_Data for the task_.
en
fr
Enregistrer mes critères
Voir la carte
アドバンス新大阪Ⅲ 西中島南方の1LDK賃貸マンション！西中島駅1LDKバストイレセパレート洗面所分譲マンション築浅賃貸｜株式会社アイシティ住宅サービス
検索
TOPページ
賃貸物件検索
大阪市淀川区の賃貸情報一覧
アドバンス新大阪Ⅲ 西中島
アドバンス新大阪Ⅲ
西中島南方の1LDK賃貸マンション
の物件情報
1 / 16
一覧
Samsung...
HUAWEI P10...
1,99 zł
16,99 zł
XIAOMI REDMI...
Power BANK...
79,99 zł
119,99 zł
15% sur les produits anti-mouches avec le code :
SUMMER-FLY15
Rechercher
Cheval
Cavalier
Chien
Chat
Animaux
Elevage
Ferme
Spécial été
---
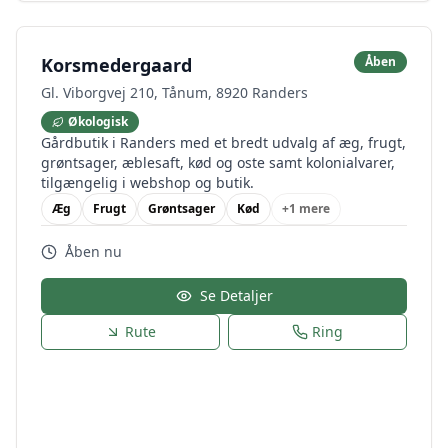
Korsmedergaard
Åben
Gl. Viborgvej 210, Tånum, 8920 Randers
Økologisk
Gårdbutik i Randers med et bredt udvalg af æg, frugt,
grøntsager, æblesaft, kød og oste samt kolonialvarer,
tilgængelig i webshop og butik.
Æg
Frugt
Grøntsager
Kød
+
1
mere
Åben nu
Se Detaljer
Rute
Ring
--
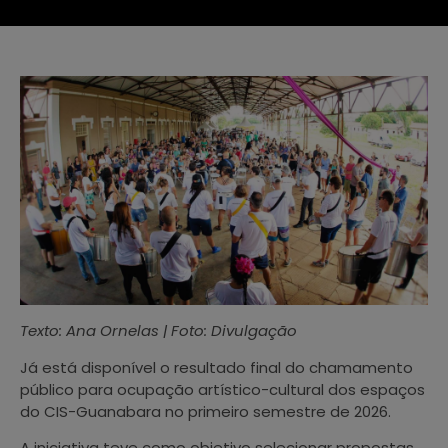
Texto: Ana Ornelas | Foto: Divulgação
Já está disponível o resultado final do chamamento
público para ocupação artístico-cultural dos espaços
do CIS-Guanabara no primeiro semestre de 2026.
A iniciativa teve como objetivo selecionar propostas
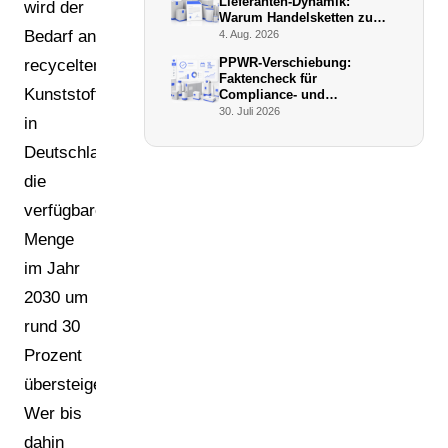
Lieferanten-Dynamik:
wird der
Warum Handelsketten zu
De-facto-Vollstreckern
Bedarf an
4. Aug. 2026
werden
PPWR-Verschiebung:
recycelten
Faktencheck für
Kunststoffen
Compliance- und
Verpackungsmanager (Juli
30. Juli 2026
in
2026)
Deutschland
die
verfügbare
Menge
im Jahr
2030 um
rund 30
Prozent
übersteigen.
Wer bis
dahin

_Brief_. If a line of the records includes the string "Juli", copy it out.

_Reply_.
Verpackungsmanager (Juli
30. Juli 2026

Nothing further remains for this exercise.